## start RECORD SET
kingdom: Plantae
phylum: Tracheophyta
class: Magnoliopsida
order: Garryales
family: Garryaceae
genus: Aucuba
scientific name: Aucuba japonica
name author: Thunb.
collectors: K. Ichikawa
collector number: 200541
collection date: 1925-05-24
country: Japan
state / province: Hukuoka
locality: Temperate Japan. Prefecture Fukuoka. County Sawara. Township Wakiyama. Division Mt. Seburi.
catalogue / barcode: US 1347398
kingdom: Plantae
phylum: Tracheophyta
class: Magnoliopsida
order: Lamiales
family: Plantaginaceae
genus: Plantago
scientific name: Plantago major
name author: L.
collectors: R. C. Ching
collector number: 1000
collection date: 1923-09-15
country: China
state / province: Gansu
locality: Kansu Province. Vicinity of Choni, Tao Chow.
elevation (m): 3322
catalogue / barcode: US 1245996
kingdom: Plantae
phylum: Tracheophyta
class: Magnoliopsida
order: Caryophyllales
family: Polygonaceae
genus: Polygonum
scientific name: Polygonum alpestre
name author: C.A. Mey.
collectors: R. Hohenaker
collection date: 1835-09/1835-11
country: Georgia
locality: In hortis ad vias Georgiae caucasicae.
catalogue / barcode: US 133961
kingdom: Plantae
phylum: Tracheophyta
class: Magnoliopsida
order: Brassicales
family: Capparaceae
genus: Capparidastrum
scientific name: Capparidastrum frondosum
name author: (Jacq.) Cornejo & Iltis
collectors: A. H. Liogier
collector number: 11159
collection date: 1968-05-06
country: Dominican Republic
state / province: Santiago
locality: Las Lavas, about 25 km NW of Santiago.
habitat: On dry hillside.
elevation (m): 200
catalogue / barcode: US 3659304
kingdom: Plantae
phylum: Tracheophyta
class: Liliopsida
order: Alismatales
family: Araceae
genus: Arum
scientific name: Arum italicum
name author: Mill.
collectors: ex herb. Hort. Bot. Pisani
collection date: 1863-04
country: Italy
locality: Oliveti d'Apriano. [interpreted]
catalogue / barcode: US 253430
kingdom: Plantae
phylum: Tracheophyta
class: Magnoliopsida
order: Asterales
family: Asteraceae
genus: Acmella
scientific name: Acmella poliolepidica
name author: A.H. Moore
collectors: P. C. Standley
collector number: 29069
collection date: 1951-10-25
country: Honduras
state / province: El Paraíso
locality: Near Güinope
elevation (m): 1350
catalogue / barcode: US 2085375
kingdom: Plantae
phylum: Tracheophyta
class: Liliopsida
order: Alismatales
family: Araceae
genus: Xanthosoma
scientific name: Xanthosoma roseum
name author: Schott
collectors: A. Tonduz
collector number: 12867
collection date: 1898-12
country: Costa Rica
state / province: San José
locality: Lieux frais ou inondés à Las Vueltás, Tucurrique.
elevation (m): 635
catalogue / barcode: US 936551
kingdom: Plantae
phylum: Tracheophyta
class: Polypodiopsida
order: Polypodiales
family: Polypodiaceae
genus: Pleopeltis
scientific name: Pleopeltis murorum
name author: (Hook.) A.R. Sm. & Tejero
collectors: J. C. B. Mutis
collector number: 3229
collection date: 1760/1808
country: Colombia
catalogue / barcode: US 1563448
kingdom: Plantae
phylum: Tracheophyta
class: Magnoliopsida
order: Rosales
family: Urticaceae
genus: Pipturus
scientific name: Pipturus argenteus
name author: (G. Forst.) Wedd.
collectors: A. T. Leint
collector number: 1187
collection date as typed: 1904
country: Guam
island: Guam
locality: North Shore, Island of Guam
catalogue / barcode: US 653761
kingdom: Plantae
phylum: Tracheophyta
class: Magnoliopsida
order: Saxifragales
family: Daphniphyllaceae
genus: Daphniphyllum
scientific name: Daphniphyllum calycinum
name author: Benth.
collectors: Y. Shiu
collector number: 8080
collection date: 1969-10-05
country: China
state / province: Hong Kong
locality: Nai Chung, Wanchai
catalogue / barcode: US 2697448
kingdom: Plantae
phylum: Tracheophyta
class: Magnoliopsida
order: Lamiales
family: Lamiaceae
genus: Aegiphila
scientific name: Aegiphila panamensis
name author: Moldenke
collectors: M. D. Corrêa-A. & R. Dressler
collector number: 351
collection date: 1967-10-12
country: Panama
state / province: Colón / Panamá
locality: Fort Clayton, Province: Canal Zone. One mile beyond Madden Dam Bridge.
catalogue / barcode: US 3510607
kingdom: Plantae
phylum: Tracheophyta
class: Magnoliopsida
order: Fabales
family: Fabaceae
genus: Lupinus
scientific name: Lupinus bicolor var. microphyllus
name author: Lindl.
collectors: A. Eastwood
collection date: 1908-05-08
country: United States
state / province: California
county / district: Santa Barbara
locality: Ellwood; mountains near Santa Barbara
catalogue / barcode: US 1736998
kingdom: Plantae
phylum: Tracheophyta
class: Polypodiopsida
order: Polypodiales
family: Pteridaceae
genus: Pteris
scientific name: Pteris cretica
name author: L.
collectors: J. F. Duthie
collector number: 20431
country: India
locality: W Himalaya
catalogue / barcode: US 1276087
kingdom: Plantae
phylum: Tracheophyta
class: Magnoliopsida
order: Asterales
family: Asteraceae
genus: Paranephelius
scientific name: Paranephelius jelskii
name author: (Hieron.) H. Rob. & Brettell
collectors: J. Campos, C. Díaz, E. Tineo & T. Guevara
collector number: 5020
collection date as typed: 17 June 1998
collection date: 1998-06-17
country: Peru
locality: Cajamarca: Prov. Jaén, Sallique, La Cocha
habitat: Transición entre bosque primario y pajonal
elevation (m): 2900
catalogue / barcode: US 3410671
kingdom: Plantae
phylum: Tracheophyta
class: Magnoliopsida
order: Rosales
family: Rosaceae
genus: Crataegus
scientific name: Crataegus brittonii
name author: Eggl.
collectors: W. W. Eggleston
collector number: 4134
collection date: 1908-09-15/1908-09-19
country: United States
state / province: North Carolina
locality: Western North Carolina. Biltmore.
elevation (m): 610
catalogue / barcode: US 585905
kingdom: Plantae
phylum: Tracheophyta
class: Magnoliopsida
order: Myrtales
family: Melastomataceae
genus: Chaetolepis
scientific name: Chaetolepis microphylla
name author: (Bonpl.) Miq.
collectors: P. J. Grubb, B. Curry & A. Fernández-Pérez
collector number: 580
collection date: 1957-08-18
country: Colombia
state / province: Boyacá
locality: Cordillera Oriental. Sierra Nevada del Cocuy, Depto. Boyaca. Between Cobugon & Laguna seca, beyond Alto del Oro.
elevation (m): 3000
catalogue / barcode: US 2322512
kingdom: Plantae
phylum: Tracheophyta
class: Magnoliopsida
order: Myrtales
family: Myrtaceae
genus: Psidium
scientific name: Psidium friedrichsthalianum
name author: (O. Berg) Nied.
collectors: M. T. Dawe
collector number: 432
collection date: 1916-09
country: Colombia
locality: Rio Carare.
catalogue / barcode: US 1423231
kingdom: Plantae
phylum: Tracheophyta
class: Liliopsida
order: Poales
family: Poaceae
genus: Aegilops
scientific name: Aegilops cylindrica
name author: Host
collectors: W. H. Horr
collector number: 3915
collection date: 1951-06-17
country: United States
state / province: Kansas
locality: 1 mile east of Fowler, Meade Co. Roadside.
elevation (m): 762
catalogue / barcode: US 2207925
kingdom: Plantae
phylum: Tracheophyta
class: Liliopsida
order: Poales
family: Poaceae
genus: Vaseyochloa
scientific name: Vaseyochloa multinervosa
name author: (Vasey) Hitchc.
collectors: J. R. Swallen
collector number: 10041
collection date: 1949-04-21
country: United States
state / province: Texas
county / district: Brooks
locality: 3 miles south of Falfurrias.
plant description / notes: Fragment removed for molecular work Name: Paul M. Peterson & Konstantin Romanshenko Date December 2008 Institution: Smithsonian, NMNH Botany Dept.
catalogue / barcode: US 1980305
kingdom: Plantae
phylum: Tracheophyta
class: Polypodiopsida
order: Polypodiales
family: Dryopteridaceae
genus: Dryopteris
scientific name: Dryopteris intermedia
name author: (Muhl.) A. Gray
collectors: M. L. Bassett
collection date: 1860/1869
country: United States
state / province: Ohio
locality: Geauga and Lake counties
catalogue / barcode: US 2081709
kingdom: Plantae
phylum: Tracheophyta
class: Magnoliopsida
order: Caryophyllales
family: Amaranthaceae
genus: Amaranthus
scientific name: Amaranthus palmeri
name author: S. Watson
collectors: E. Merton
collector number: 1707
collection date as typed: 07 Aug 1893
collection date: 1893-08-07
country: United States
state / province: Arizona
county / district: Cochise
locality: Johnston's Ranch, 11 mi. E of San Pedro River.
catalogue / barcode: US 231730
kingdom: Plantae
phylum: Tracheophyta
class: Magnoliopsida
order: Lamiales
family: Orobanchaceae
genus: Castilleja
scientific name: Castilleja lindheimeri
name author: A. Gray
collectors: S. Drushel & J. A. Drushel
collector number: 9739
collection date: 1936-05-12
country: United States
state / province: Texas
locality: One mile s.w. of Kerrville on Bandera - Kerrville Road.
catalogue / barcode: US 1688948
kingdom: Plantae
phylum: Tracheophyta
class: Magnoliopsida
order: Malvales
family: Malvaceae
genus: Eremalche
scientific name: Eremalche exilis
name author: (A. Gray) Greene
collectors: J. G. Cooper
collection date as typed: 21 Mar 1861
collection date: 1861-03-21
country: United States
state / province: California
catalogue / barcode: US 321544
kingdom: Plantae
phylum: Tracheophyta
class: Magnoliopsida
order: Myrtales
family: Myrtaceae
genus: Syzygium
## end RECORD SET
▶ [WHAT NEEDS TO BE DONE]: Print the lines from the line with "genus: Acmella" to the line with "catalogue / barcode: US 2085375", both included, exactly as they appear in the items above.

▶ [RESULT]:
genus: Acmella
scientific name: Acmella poliolepidica
name author: A.H. Moore
collectors: P. C. Standley
collector number: 29069
collection date: 1951-10-25
country: Honduras
state / province: El Paraíso
locality: Near Güinope
elevation (m): 1350
catalogue / barcode: US 2085375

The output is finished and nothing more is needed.